Un parallèle

Je viens de lire, bien sûr, comme souvent, avec du retard, un article de 2009 de Quichottine qu’elle a republié le 1er mars 2017 « Le monde où nous vivons ». (sur : http://quichottine.fr./?p=4364). Difficile de ne pas réagir. Depuis 2009 cela n’a pas changé en mieux.

Je dis souvent que depuis que je suis devenue conteuse je me désespère de l’humain.

Quand on travaille un conte repris du collectage, on peut avoir les cheveux qui se dressent sur la tête tellement on tombe en plein sur notre époque. Bien sûr, on ne vit plus du tout de la même manière, mais … c’est effarant.

D’un conte millénaire, on peut faire un conte urbain.

Qu’on se le dise.

Je rigole quand on vient nous dire que le conte ce n’est que pour les enfants et que c’est gentillet (parole d’un sénateur).

Est-ce que certaines personnes savent écouter et entendre ?

Oui, je le dis que je désespère de l’humain, pourtant j’ai tellement envie de transmettre ce patrimoine de contes en me disant qu’il y aura bien au moins une personne dans l’assistance pour adhérer et d’autres que cela pourra faire avancer, que je continue depuis vingt et un ans.

Je vous donne simplement un exemple : j’ai lu, un soir un conte turc, je crois, à mes deux petits enfants aînés, ils avaient environ sept et dix ans. Une histoire entre un sultan, son grand vizir et Nashrédine, si je me souviens bien.

Une histoire d’argent, de sous, de pari !

A un repas de Noël, je donne un conte urbain. Histoire d’argent, de sous, de pari entre une grand-mère, un banquier et un huissier. L’aîné de mes petits enfants se met à rire et dit : mais Grand-Mère, c’est l’histoire de Nashrédine ça ! Les années avaient pourtant passé.

Croyez-moi, je n’avais même pas fait la relation.

Alors oui, de l’avoir entendu faire un parallèle, cela m’a donné de l’espoir.

Les contes dans lesquels, parfois, on rentre de l‘humour ou de la franche rigolade ont souvent un impact plus grand.
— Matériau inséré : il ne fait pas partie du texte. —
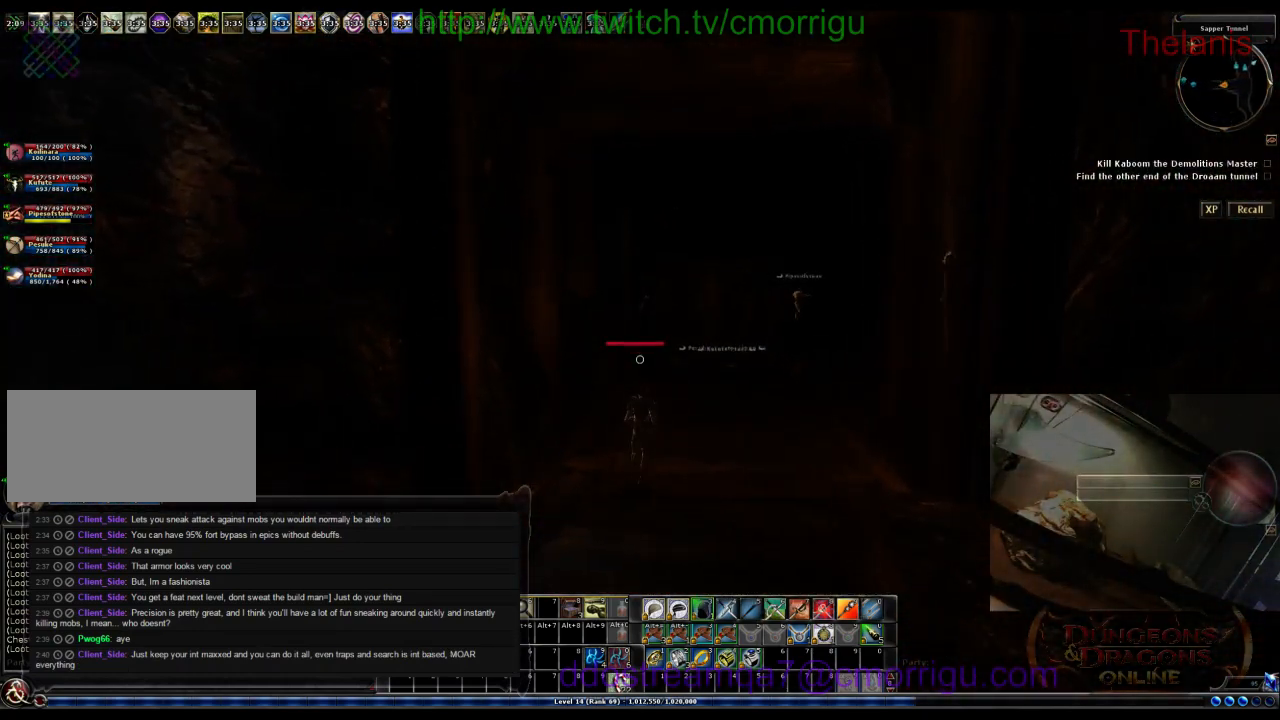
{"keys": ["w"], "events": []}
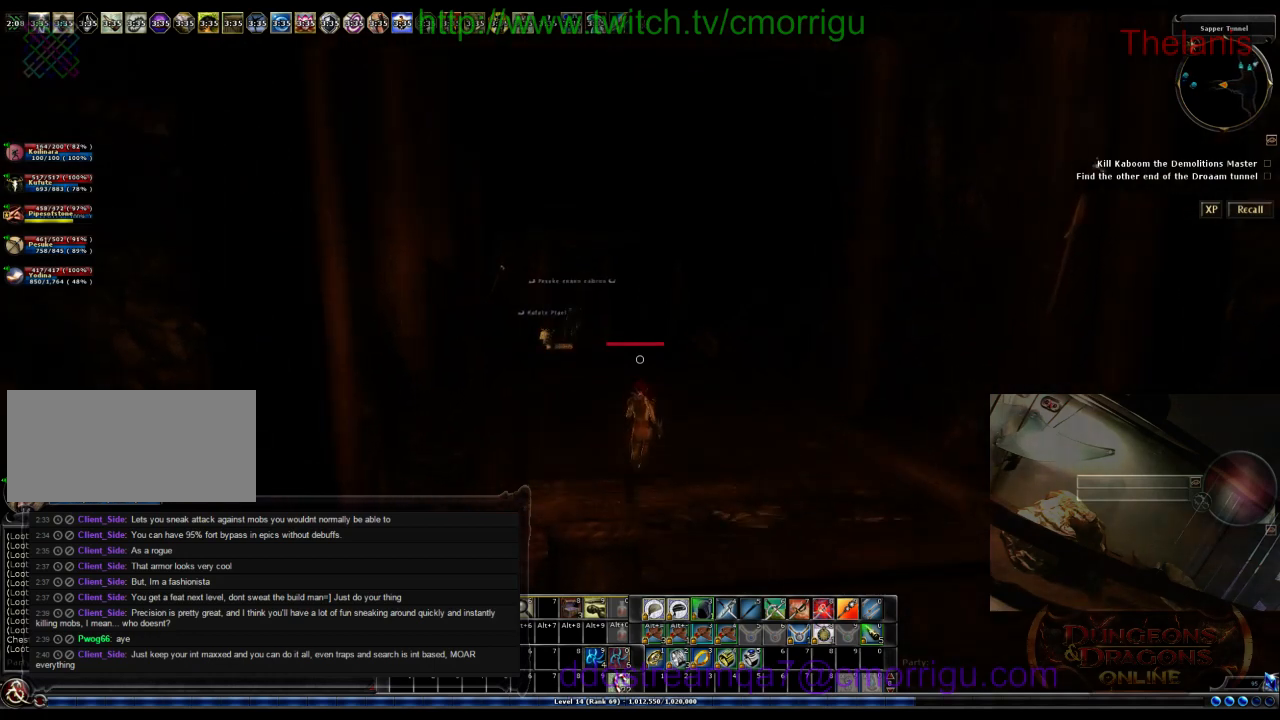
{"keys": ["w"], "events": []}
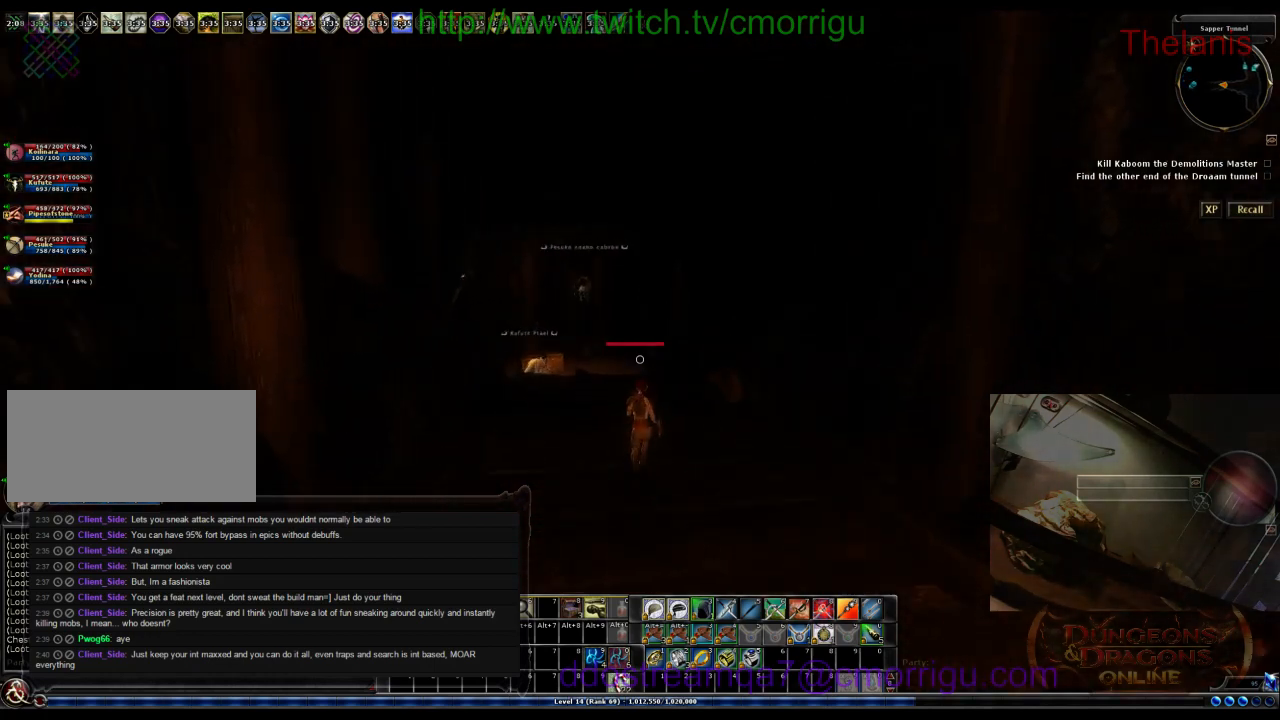
{"keys": ["w"], "events": []}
C’est ce que j’ai constaté.

C’est un exercice assez difficile.

Merci Quichottine de nous faire réagir et réfléchir sur le devenir de nos petits-enfants, de notre planète, de l’humanité.

 

13 réflexions au sujet de « Un parallèle »

  1. Bonsoir pimprenelle… Ce qui a été écrit il y a x années en arrière peut s’avérer encore de bon aloi de nos jours, car finalement, l’homme garde ses défauts… !! ,-) Eh oui ma bonne dame, chaque génération qui passe pourra dire plus ou moins les mêmes choses sur l’humanité… Sur ce la bonne soirée m’dame, bises 4

  2. Un sourire en te lisant…
    Je dois dire que j’aime lorsque les enfants réagissent en établissant ainsi des relations entre plusieurs récits.

    Merci pour ce billet, pour tes mots, pour ces pensées.
    Je t’embrasse fort.

    (Le lien que tu donnes n’est pas bon… le voici : http://quichottine.fr./?p=4364)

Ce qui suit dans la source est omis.